• [Material for this task]
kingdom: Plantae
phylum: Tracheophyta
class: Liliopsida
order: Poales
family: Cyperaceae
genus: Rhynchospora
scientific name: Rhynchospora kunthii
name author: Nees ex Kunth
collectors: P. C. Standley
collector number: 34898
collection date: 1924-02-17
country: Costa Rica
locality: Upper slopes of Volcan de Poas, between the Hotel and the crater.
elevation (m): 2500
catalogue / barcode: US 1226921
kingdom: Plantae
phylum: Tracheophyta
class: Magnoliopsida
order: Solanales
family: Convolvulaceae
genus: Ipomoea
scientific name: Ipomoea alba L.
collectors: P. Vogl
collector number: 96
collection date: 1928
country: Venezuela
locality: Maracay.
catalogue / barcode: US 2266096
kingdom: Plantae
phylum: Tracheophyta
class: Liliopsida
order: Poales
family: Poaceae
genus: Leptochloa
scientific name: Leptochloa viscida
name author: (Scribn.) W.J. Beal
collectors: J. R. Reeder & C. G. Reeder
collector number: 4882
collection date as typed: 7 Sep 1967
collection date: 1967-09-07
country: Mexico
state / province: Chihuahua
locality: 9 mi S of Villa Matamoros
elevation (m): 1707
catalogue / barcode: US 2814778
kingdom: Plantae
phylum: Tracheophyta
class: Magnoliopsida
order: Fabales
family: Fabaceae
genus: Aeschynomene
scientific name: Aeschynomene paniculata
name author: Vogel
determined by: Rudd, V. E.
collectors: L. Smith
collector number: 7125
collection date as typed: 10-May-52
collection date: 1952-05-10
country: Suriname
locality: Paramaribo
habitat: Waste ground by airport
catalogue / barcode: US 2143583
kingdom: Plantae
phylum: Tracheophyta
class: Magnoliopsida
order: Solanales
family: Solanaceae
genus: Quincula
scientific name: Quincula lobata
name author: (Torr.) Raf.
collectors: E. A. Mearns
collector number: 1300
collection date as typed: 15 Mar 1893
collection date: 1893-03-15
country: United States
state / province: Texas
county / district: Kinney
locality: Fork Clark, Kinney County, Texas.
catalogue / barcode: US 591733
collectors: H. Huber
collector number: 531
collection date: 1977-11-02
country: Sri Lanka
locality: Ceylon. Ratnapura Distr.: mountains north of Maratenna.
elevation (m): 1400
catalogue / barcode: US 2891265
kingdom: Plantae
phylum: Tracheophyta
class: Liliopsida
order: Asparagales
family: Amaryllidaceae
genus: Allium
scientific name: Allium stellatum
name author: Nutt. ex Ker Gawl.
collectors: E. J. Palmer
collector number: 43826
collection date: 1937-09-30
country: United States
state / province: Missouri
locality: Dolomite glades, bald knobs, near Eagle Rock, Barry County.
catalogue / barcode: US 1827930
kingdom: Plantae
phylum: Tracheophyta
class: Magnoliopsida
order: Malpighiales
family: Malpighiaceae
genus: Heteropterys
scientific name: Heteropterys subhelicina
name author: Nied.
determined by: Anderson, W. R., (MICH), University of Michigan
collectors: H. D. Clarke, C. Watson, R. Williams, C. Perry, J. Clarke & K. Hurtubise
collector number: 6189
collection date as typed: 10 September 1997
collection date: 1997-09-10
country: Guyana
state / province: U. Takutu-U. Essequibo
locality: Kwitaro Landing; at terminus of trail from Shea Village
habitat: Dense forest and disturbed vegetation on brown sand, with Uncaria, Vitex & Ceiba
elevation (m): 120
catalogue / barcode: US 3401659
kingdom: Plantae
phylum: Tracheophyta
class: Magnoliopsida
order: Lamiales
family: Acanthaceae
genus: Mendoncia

• [Task details]
Transcribe the listing from the line with "collection date as typed: 10 September 1997" through the last line of the listing, with both of those lines included.

• [Answer for this exercise]
collection date as typed: 10 September 1997
collection date: 1997-09-10
country: Guyana
state / province: U. Takutu-U. Essequibo
locality: Kwitaro Landing; at terminus of trail from Shea Village
habitat: Dense forest and disturbed vegetation on brown sand, with Uncaria, Vitex & Ceiba
elevation (m): 120
catalogue / barcode: US 3401659
kingdom: Plantae
phylum: Tracheophyta
class: Magnoliopsida
order: Lamiales
family: Acanthaceae
genus: Mendoncia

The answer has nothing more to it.